TASK TO COMPLETE:
Below are several entries. Transcribe exactly those lines that fall from the one with "ESD S20.20.00" through the one with "El 31 de enero", end lines included.

====== RECORDED INFORMATION ======

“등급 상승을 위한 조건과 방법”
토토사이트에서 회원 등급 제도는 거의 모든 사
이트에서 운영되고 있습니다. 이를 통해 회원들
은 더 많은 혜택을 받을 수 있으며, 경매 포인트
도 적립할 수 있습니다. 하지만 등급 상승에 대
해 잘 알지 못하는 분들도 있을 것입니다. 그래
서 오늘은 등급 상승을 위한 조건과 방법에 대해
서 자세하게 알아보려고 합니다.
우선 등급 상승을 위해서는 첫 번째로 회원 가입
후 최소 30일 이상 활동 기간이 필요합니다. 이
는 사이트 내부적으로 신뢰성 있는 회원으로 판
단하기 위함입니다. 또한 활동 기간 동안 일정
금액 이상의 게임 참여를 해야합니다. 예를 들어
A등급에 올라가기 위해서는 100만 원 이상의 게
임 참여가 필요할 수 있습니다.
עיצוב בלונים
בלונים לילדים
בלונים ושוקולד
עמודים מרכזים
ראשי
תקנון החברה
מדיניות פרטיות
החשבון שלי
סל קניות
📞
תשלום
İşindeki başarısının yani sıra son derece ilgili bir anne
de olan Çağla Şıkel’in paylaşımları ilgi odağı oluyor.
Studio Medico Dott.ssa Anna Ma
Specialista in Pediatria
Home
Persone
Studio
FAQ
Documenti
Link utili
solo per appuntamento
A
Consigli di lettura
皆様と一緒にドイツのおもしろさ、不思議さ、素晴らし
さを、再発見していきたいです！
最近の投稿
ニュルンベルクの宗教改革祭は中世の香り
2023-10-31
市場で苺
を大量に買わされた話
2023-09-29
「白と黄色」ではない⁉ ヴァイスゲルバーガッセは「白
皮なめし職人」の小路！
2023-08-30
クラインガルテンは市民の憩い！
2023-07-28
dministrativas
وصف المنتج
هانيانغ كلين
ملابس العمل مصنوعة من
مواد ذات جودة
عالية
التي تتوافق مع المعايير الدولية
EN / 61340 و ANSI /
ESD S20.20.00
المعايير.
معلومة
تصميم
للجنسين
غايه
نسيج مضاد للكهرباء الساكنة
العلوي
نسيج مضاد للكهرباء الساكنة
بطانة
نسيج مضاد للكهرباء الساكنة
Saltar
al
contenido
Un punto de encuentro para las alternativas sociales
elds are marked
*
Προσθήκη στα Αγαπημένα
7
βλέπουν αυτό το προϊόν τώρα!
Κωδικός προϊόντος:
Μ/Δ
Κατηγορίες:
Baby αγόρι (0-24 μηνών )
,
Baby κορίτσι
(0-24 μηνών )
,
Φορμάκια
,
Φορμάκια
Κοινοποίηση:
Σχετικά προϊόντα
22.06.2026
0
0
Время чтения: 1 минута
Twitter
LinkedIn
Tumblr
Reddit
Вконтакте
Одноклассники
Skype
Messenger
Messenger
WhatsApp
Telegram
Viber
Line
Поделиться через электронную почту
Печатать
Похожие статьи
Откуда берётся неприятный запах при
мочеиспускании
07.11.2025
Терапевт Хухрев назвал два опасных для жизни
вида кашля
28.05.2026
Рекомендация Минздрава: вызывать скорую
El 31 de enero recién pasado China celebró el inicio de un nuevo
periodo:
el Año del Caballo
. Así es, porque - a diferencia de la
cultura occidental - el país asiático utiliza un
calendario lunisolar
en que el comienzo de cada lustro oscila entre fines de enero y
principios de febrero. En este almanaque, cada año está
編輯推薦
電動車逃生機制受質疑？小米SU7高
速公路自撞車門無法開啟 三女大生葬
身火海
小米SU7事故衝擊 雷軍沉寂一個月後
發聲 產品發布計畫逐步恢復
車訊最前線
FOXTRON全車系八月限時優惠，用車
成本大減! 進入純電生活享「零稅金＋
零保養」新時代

======

ANSWER SECTION:
ESD S20.20.00
المعايير.
معلومة
تصميم
للجنسين
غايه
نسيج مضاد للكهرباء الساكنة
العلوي
نسيج مضاد للكهرباء الساكنة
بطانة
نسيج مضاد للكهرباء الساكنة
Saltar
al
contenido
Un punto de encuentro para las alternativas sociales
elds are marked
*
Προσθήκη στα Αγαπημένα
7
βλέπουν αυτό το προϊόν τώρα!
Κωδικός προϊόντος:
Μ/Δ
Κατηγορίες:
Baby αγόρι (0-24 μηνών )
,
Baby κορίτσι
(0-24 μηνών )
,
Φορμάκια
,
Φορμάκια
Κοινοποίηση:
Σχετικά προϊόντα
22.06.2026
0
0
Время чтения: 1 минута
Twitter
LinkedIn
Tumblr
Reddit
Вконтакте
Одноклассники
Skype
Messenger
Messenger
WhatsApp
Telegram
Viber
Line
Поделиться через электронную почту
Печатать
Похожие статьи
Откуда берётся неприятный запах при
мочеиспускании
07.11.2025
Терапевт Хухрев назвал два опасных для жизни
вида кашля
28.05.2026
Рекомендация Минздрава: вызывать скорую
El 31 de enero recién pasado China celebró el inicio de un nuevo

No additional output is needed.